→ Article

»»

Preparation of a reference material for crude oil trace elements: Study of homogeneity and stability
Introduction
Trace elements are naturally found in oil, or are added during the recovery, transport, or storage processes [1,2]. The presence and quantity of some of these elements provide meaningful information about the origin, migration, and even maturation of the petroleum, and their concentrations may vary depending on the source rocks [3]. The presence of these elements in crude oil has been investigated since the 1950s [4,5] to the present day [6], [7], [8], [9]. These elements are routinely determined in petroleum refineries due to their significance in the quality and consequently the market value of the product [10].
Although there are some standardized methods for the determination of trace elements in crude oil using atomic spectrometry techniques, some of them use large amounts of samples and reagents or involve several steps, increasing the sample preparation time. Thus, there are many opportunities for improvement and the development of new methods. These developments have been driven by the principles of modern analytical chemistry, most specifically when it comes to green chemistry [11], [12], [13], [14], [15]. In all the studies cited above, it was necessary to use certified reference materials (CRMs) or reference materials (RMs) to verify the accuracy of the proposed new method. In 2012, Mello et al. [11] had already identified the lack of specific materials for crude oil and had been described the need for develop new CRMs for metals, nonmetals and for speciation analysis. However, it is often not possible to obtain or acquire an RM or CRM containing the required elements in a specific matrix, and in such cases, a similar material is often substituted. However, the use of materials with similar matrices may cause inadequate results due to differences in their behavior during sample preparation or measurements [11].
Most commercially available RMs and CRMs for trace elements in liquid fuels matrices involve gasoline, diesel, fuel oil, or lubricating oil matrix, although it is also possible to find standards with other oil matrices. Most are certified for the analysis of physical-chemical properties and for some trace elements, like sulfur, due to the economic and technological importance of this trace element. In the literature, reference materials from NIST (National Institute of Standards and Technology) such as SRM 1085b, 1084a, and 1634c are usually used to verify the accuracy of new methods for trace elements in crude oil [5,11,[16], [17], [18]]. Although these materials are commercially available, the acquisition cost, especially when it needs to be imported from another country, is still a difficulty for many research centers.

««

→ What you should do
Please carry on the article about a reference material for trace elements in crude oil, starting right after its final sentence. The material after this text is not needed.

→ Provided material

»»

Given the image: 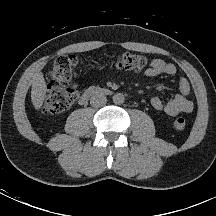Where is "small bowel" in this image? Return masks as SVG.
<instances>
[{"label":"small bowel","mask_w":216,"mask_h":216,"mask_svg":"<svg viewBox=\"0 0 216 216\" xmlns=\"http://www.w3.org/2000/svg\"><path fill=\"white\" fill-rule=\"evenodd\" d=\"M176 67L174 64L166 62L162 59H153L150 67L145 71L148 77H156L160 75L173 76L176 74ZM178 91L173 98L165 102L160 97H153L151 99V106L153 109L164 112L170 116H176L181 113H190L193 111L194 104L188 98L191 87L188 80L181 77L178 81Z\"/></svg>","instance_id":"obj_1"}]
</instances>
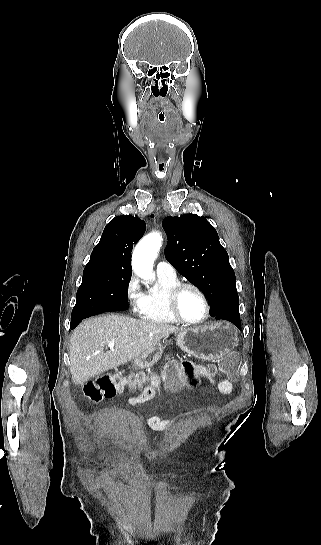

««

→ Result of the exercise
According to the COMAR database, a search for the term "Petroleum" returned about 94 registered on the database of CRMs. Of these, only 2 CRMs are related to trace elements in oil. Despite these CRMs produced in 1997 are available on the COMAR database, not found the product available for marketing in the producer's website (National Institute of Metrology, China), which justifies the use of reference materials related arrays in literature [19].
Reports in the literature describe the production of reference materials for trace elements in matrices such as gasoline and coal ash in research laboratories. An important advantage of the production of reference materials by research laboratories is their lack of commercial interest in the material produced, which is usually distributed to other laboratories. For example, Linsinger et al. [20] and Tanaka et al. [21] produced reference material with certified sulfur contents in the gasoline matrix and for the main constituent elements (Si, Al, Ca, Mg, Fe, K, Na, P, Sr, Ti, C, and S) and trace elements (As, B, Be, Cd, Co, Cr, Cu, F, Hg, Mn, Ni, Pb, Se, V, and Zn) in the ash matrix. Shehata et al. [22] have developed an oil reference material for the trace elements sulfur, iron, nickel, vanadium, and magnesium in a crude oil matrix.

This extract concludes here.